■ **EXERCISE**:
Answer these from the team name thread below, one per line:
1. Which team name did the first poster's group use last year?
2. What does the suggestion "Saltire Flyers" refer to?
3. What was Fairynuff's riding club team name?

■ **EXCERPTED TEXT**:
= = = = =
# Help - Need a team name



## Annagain (18 October 2010)

My friends and I need a team name for our riding club show jumping competition at the weekend. All I have cone up with so far are San Andreas Four Faults as we're in a village called St Andrews, but I think that's a bit too clever as not all my team mates got it straight away; Charlie's Angels as one of the horses is called Charlie but it's a bit naff; Branston's Pickles as one of the horses is called Branston but that's what we were last year and Two bays a grey and a chestnut as that's what they are! None of them are particularly inspiring. Can any of you witty and wise lot suggest anything else please? The other two horses are Monty and Murphy if that's any good? Oh and please bear in mind one of us is a respectable pony club dc so nothing too naughty!


----------



## nickslynn (18 October 2010)

Drews devils (as in anDREWS)


----------



## Dubsie (18 October 2010)

Saltire Flyers

(as in St Andrews flags if that's not obvious)


----------



## chameleon (18 October 2010)

If you want to have a bit of fun and not take yourselves too seriously you could use my otherhalfs motorbike racing team names of - Norfolk'n'good and Norfolk'n'chance (say them quickly and you will get the gist!!!)


----------



## LizzyandToddy (18 October 2010)

Cunning Stunts is always a popular one!


----------



## Annagain (19 October 2010)

Our friends are regularly the cunning stunts so that's out of the equasion. I also think out 60 something PC DC might have a bit of a fit at that!  She has a reputation to uphold!


----------



## Fairynuff (19 October 2010)

The 'Girth Gals' was our riding club team name-we were a great squad and won most of the quiz nights while fuelled by Moscow Mules.....those were the days!


----------



## FleabittenT (19 October 2010)

How about The SAMstars? (SAM for St. Andrews Major?) Or something else with SAM in it?
= = = = =
■ **AVAILABLE DATA**:
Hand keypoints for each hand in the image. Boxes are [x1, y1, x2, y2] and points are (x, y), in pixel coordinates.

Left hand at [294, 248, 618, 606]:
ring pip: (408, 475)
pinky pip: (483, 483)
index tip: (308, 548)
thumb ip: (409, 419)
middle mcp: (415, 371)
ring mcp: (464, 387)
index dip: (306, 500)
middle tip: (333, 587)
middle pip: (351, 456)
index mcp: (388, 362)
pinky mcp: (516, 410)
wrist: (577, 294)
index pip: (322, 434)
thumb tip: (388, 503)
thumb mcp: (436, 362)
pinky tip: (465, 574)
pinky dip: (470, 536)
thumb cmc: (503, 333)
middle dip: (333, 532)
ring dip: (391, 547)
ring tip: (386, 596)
= = = = =
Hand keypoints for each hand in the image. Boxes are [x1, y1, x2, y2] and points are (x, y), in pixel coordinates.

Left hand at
= = = = =
■ **WRITTEN ANSWER**:
1. Branston's Pickles
2. St Andrews flags
3. The 'Girth Gals'